Exercises:
A - Reproduce the passage of the thread about replacing the old 510 starting at "Thanks for the" and ending at "my antenna farm.".
B - Summarize the thread about replacing the old 510 in two sentences.

# Replacing the old 510



## interd0g (Jun 2, 2007)

Looks like everything on offer now is dual tuner. Is that so?

A dual MUST have both inputs to work at all. Is that so?

My installation makes it a real pig to get two RG6 for the run.

I have 119 and 110 running with legacy lnbs, and an SW21 to the single cable down. It is 200 ft long , buried and I have a 20db amp in line.
I used to work in this business but mainly on ships and yachts, so I don't mind playing around with this stuff.


----------



## navy8ball (Mar 23, 2002)

if you consider replacing your 510 I have 3 508 receivers and one 510 for sale. They were all working great when I unhooked them to go strictly HD.


----------



## interd0g (Jun 2, 2007)

Thanks for the offer. I might come back on that although it is really only postponing the problem.
Meanwhile, to add to my original post, the installation was originally home brew with a dish each for 119 and 110, each with a dual legacy LNBF.
but gets a fantastic signal. 
If you stand at the focus, you can feel yourself start to heat up!

i see a DPP lnbf is only available in combination versions for use with the current multi satellite dish systems so to use DPP I would have to abandon my antenna farm.

Maybe I should bite the bullet and run a second cable all the way and let the chips fall where they may.
My new question;-
Can a dual receiver run on two legacy lnbfs?

Provided information:

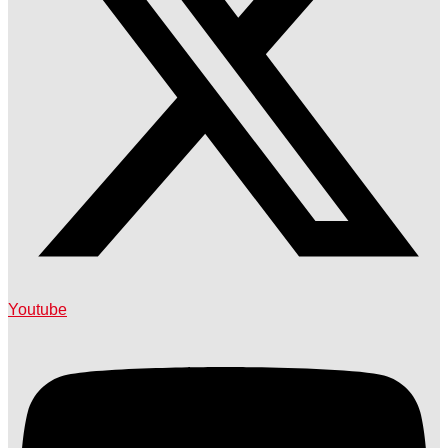
Youtube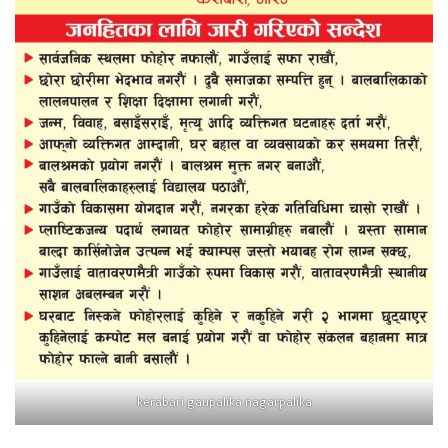
kerabari gaupalika nagarpalika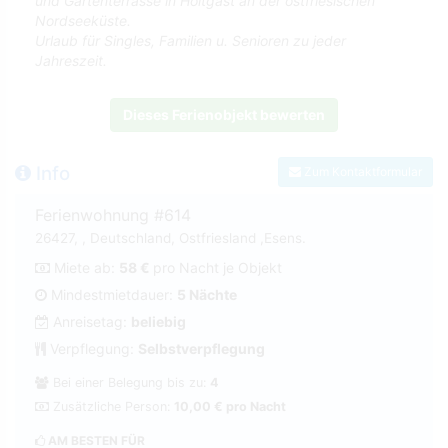
und Gartenterrasse in Holtgast an der ostfriesischen
Nordseeküste.
Urlaub für Singles, Familien u. Senioren zu jeder
Jahreszeit.
Dieses Ferienobjekt bewerten
Info
Zum Kontaktformular
Ferienwohnung #614
26427, , Deutschland, Ostfriesland ,Esens.
Miete ab:
58 €
pro Nacht je Objekt
Mindestmietdauer:
5 Nächte
Anreisetag:
beliebig
Verpflegung:
Selbstverpflegung
Bei einer Belegung bis zu:
4
Zusätzliche Person:
10,00 € pro Nacht
AM BESTEN FÜR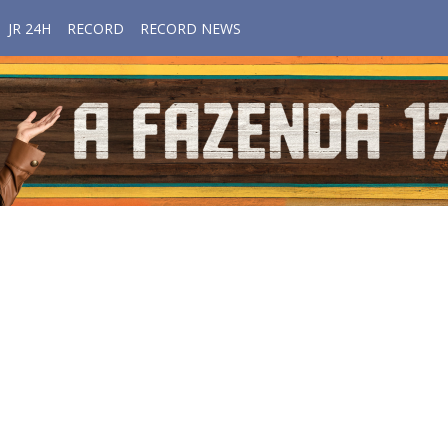
JR 24H
RECORD
RECORD NEWS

List of answers:
A -
Thanks for the offer. I might come back on that although it is really only postponing the problem.
Meanwhile, to add to my original post, the installation was originally home brew with a dish each for 119 and 110, each with a dual legacy LNBF.
but gets a fantastic signal. 
If you stand at the focus, you can feel yourself start to heat up!

i see a DPP lnbf is only available in combination versions for use with the current multi satellite dish systems so to use DPP I would have to abandon my antenna farm.

B - A poster asks whether every receiver now on offer is dual tuner and needs both inputs, since getting two RG6 cables for the run is hard in an installation with 119 and 110 on legacy LNBs, an SW21, and a single buried 200 ft cable with a 20db amp. Another member offers three 508 receivers and one 510 for sale, and the original poster, weighing a second cable run, asks whether a dual receiver can run on two legacy LNBFs.